* **Gestellte Aufgabe A**
Nenne alle Personengruppen, die das Landratsamt Donau-Ries laut dem Text über Senioren-Wohngemeinschaften bei der Gründung einer ambulant betreuten Wohngemeinschaft unterstützt, informiert und berät.
* **Gestellte Aufgabe B**
Führe den Text über Senioren-Wohngemeinschaften im Landkreis im Anschluss an seinen letzten Satz weiter.

* **Textausschnitt**

◇ ◇ ◇

Im Landkreis gab es bislang nur eine weitere ambulant betreute Wohngemeinschaft: in Holzheim, nahe Thierhaupten. Nach Auskunft der Regierung von Schwaben gibt es im gesamten Regierungsbezirk 75 Senioren-WGs, davon allein 15 im Stadtgebiet Augsburg.
Das Landratsamt Donau-Ries unterstützt, informiert und berät auf Anfrage Interessierte, Pflegebedürftige, Angehörige und Initiatoren bei der Gründung einer ambulant betreuten Wohngemeinschaft, wie ein Sprecher des Landratsamts mitteilt. Eine Fachstelle prüfe jährlich, ob die Kriterien einer ambulant betreuten Wohngemeinschaft erfüllt seien und ob die Ergebnisqualität dem allgemein anerkannten Stand der fachlichen Erkenntnisse entspreche. Im Rahmen des Seniorenpolitischen Gesamtkonzepts für den Landkreis können ambulante Pflegedienste eine Förderung von rund 92.000 Euro für die Investitionskosten erhalten.

◇ ◇ ◇

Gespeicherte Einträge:
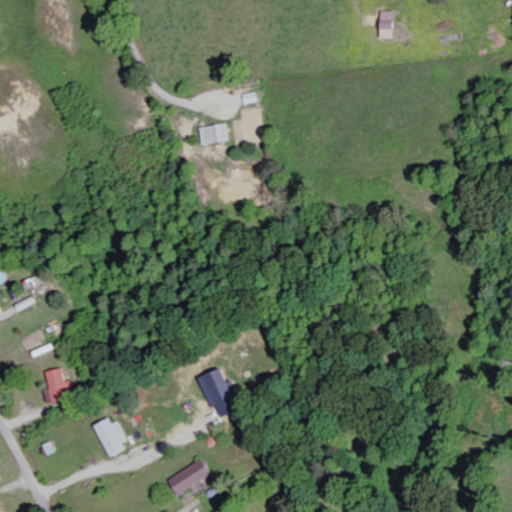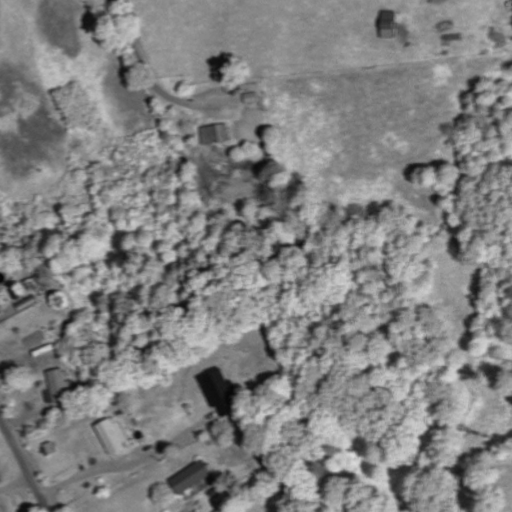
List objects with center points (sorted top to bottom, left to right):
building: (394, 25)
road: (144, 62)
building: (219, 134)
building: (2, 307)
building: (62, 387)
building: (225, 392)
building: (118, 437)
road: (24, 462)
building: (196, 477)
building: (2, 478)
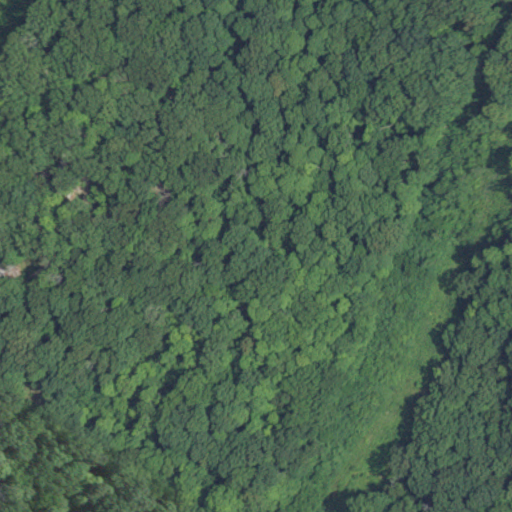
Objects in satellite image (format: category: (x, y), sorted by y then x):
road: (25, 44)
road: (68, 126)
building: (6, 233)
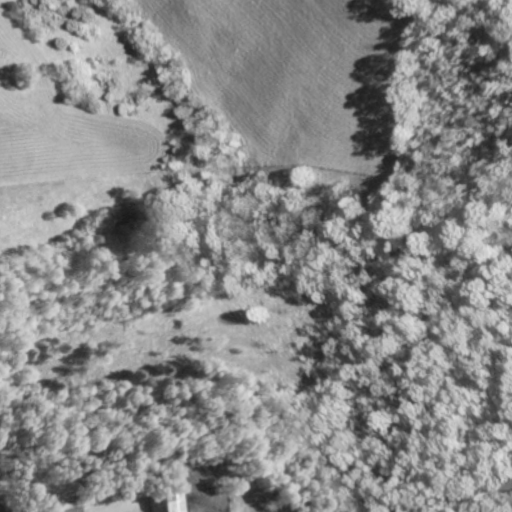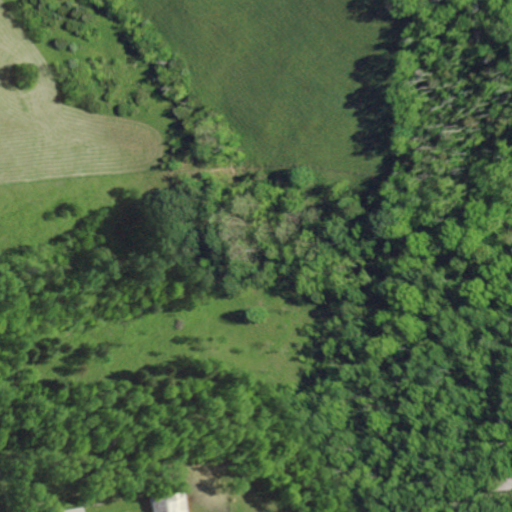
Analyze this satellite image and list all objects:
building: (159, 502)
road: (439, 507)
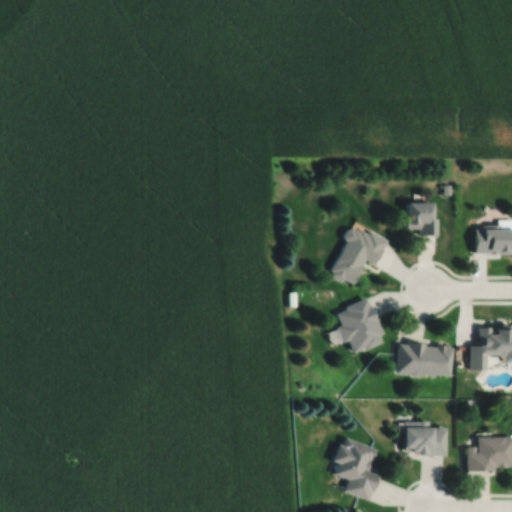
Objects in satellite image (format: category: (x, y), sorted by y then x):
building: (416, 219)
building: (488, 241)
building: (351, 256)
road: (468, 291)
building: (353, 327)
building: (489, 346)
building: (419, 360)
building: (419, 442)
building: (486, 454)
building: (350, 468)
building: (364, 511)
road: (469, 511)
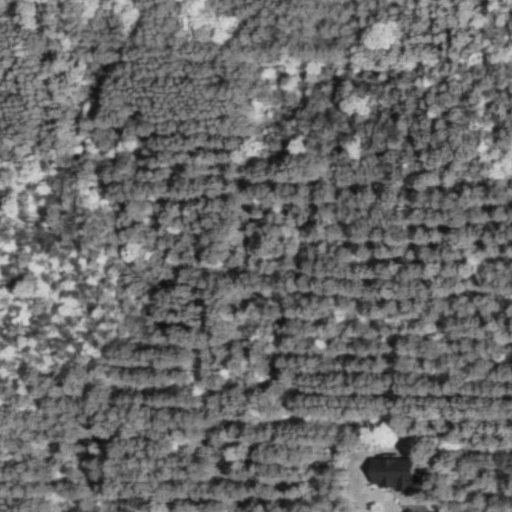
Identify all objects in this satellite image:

◇ ◇ ◇

* **Antwort zur Aufgabe A**
Interessierte, Pflegebedürftige, Angehörige, Initiatoren

* **Antwort zur Aufgabe B**
Die Vereinigung der Pflegenden in Bayern, das Organ der beruflichen Selbstverwaltung der Pflegeprofession, sieht, dass ambulant betreute Wohngruppen durchaus Chancen bieten: „Diese Versorgungsform kann insbesondere für kleinere Kommunen interessant sein und Teil eines regionalen Versorgungssettings darstellen“, sagt Präsident Georg Sigl-Lehner. Bewährt hätten sich auch Genossenschaftsprojekte, die beispielsweise von den Kommunen selbst organisiert werden.